Well, I think I'll implement the C classification solution while waiting for something better.

OT: any specific reason for making this a ticket rather than a new page under Testcases ?

Mostly the fact that I wanted this to be solved quickly and the required changes seemed small.

Changed 2 years ago by gunnar

Unfortunately class C means "cut possible" and although it's only used for attack patterns it doesn't seem like a very good idea to have it mean something else for defense patterns. Class c is also occupied for "combinable" patterns. So it will have to be some other random classification.

Changed 2 years ago by gunnar

Implementation of a classification.

Changed 2 years ago by gunnar

  • patch set
  • milestone changed from 3.8 to 3.7.10

This is now implemented in the attached patch gunnar_7_10.1.

Since c and C weren't free I decided to use class a, as in all, since it adds all friendly stones in the pattern to the goal.

For sanity reasons I introduced an enum same_dragon_value to replace the earlier values of 0, 1, 2 for the same_dragon flag. This should have been done much earlier.

To implement this I also had to pass around a pointer to struct matched_pattern_data in more places than is really comfortable. I expect some future rewrite will take care of cleaning up this. :-)

For now only D1389 has been given the a classification.

Testcase 9x9:400 still doesn't pass since it now prefers to play B3 instead of A5. That move looks at least acceptable to me.
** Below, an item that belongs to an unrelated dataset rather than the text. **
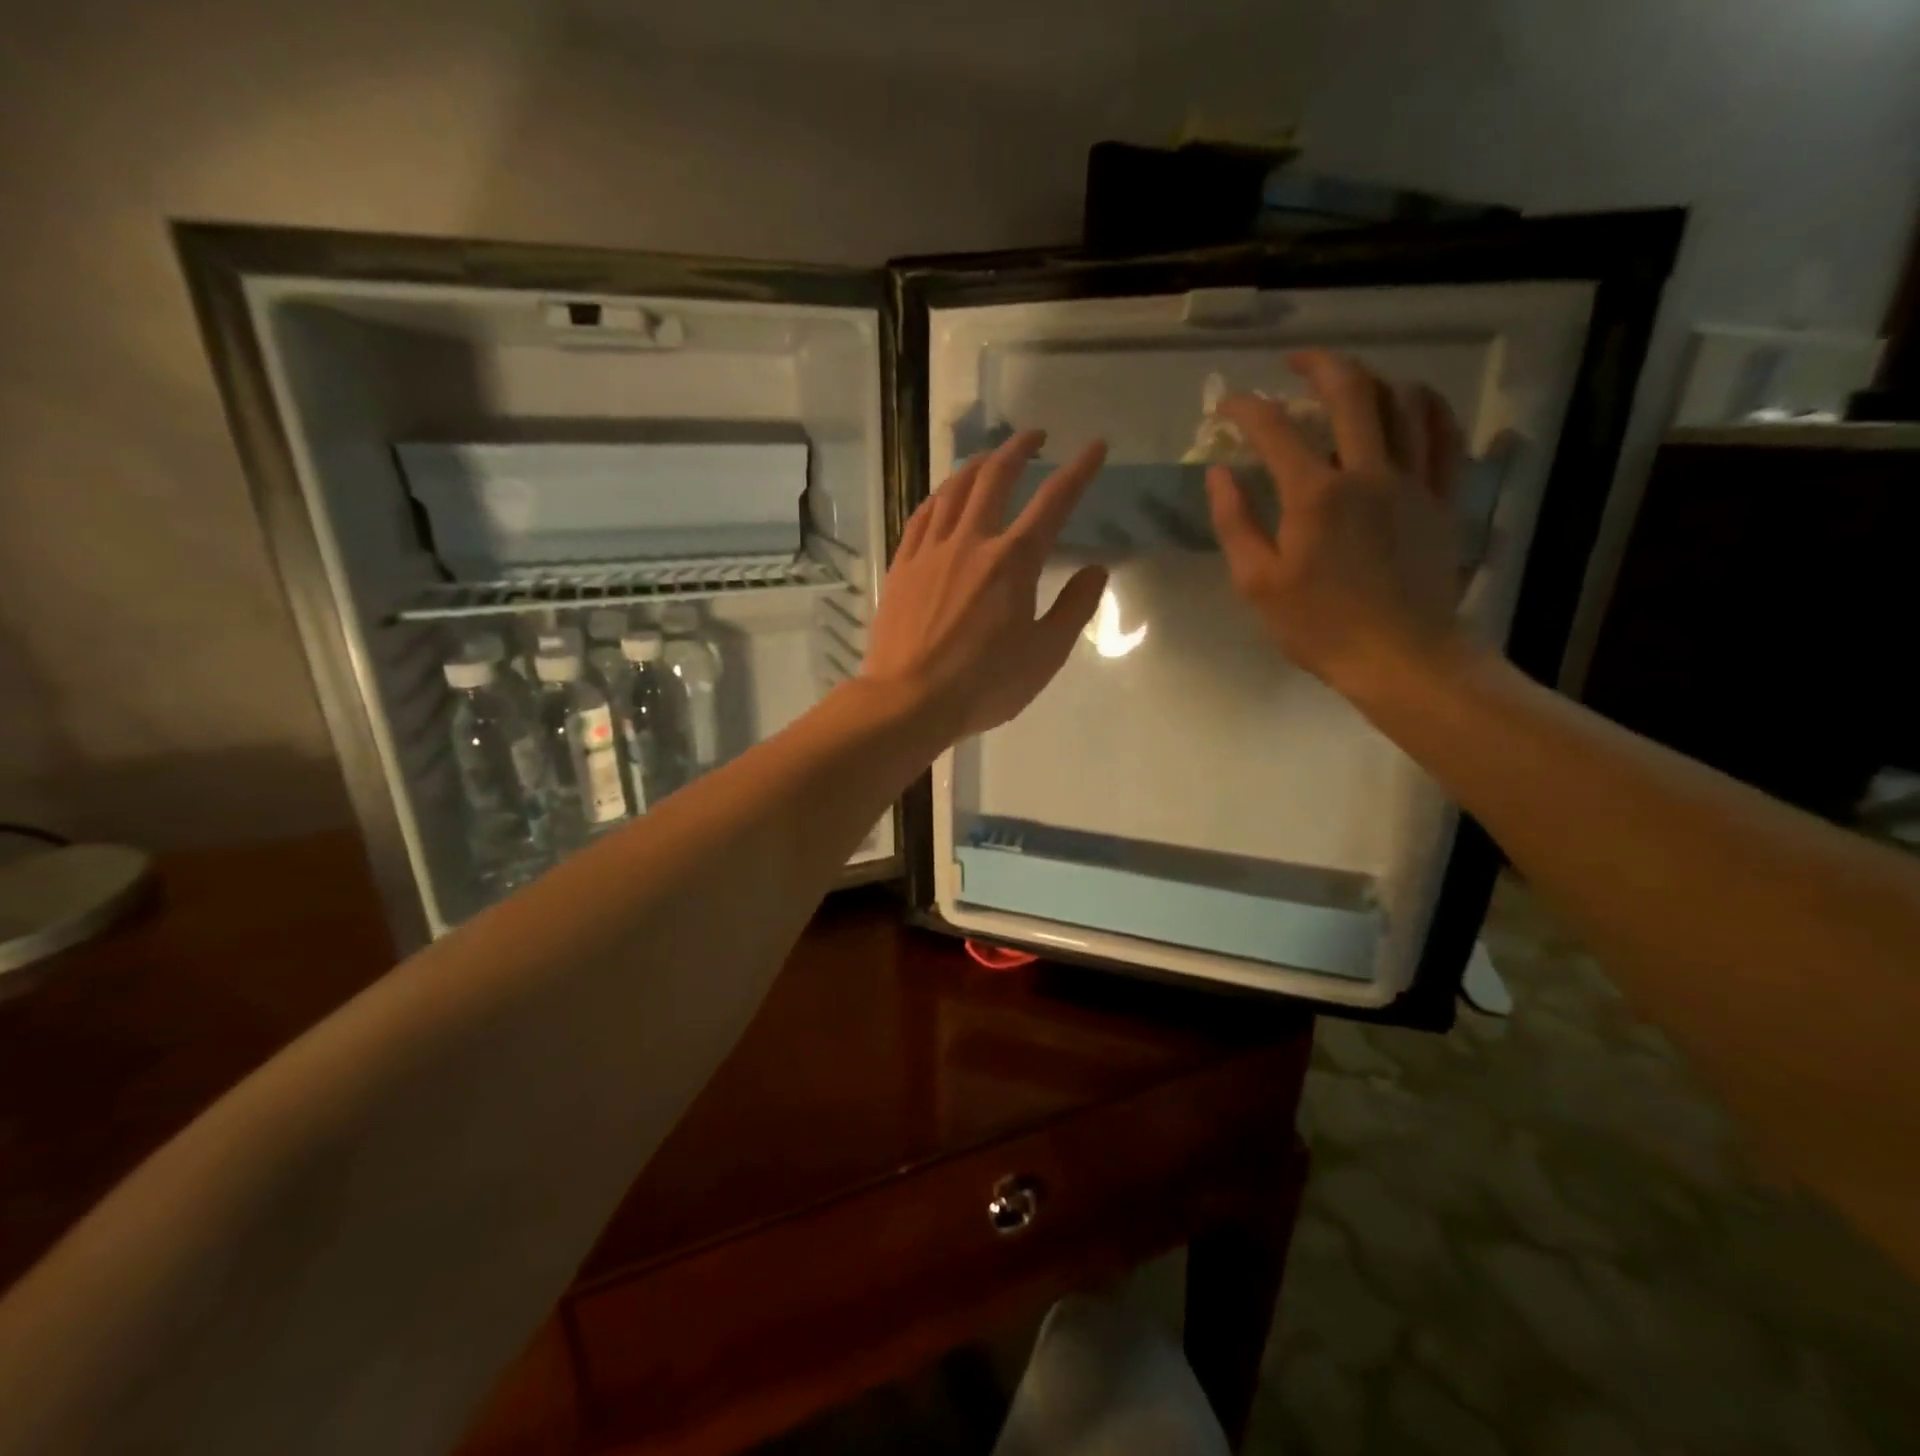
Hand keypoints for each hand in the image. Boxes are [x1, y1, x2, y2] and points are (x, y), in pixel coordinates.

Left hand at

Changed 2 years ago by gunnar

Very small effects on the regressions. No breakage and barely visible node changes.

Total nodes: 1683073541 3319236 12608251 (+0.0003% +0.0057% -0.0062%)

Changed 2 years ago by gunnar

bugfixes and more a patterns

Changed 2 years ago by gunnar

The revised patch gunnar_7_10.1b fixes a bug (thanks go to nando) and adds many more class a patterns to owl_defendpats.db.

New regression results are

trevorb:650     FAIL K7 [J7]
strategy4:167   PASS D4 [D4]
owl1:283        PASS 0 [0]
nngs4:170       FAIL Q5 [S6]
manyfaces1:30   PASS C14 [C14]
kgs:220         PASS T10 [T10]
kgs:320         FAIL J9 [K12]
4 PASS
3 FAIL
Total nodes: 1681713882 3310072 12580348 (-0.08% -0.27% -0.23%)

Changed 2 years ago by gunnar

trevorb:650     FAIL K7 [J7]     The D1345 constraint is too weak to support a classification (owl_attack J8).
strategy4:167   PASS D4 [D4]     Marginal improvement.
owl1:283        PASS 0 [0]       Lucky.
nngs4:170       FAIL Q5 [S6]     Not sure what's going on.
manyfaces1:30   PASS C14 [C14]   Small improvement.
kgs:220         PASS T10 [T10]   Good.
kgs:320         FAIL J9 [K12]    Unlucky.

Changed 2 years ago by gunnar

D1345 and 9x9:400 revised

Changed 2 years ago by gunnar

The second revision gunnar_7_10.1c tightens the constraint of D1345 so that a classification is warranted and adds B3 as a correct answer to 9x9:400. New regression results:

strategy4:167   PASS D4 [D4]
owl1:283        PASS 0 [0]
nngs4:170       FAIL Q5 [S6]
manyfaces1:30   PASS C14 [C14]
9x9:400         PASS B3 [A5|B3]
kgs:220         PASS T10 [T10]
kgs:320         FAIL J9 [K12]
5 PASS
2 FAIL
Total nodes: 1682140680 3309788 12591466 (-0.055% -0.28% -0.14%)

Changed 2 years ago by gunnar

  • status changed from new to closed
  • resolution set to fixed

Changed 2 years ago by alain

kgs:320         FAIL J9 [K12]    Unlucky.

in #115 this question is asked too. J9 seems safe way to victory, when K12 looks greedy but unsafe if lower right dragon is killed.

Changed 2 years ago by gunnar

in #115 this question is asked too. J9 seems safe way to victory, when K12 looks greedy but unsafe if lower right dragon is killed.

Well, for this patch the relative merits of J9 and K12 are not as interesting as the fact that the quality of the owl/semeai reading becomes worse. (An "a" pattern increases appropriately the size of the goal but then the following owl attack move cuts the newly added stones off again without the owl reading noticing and instead escapes with an irrelevant tail.)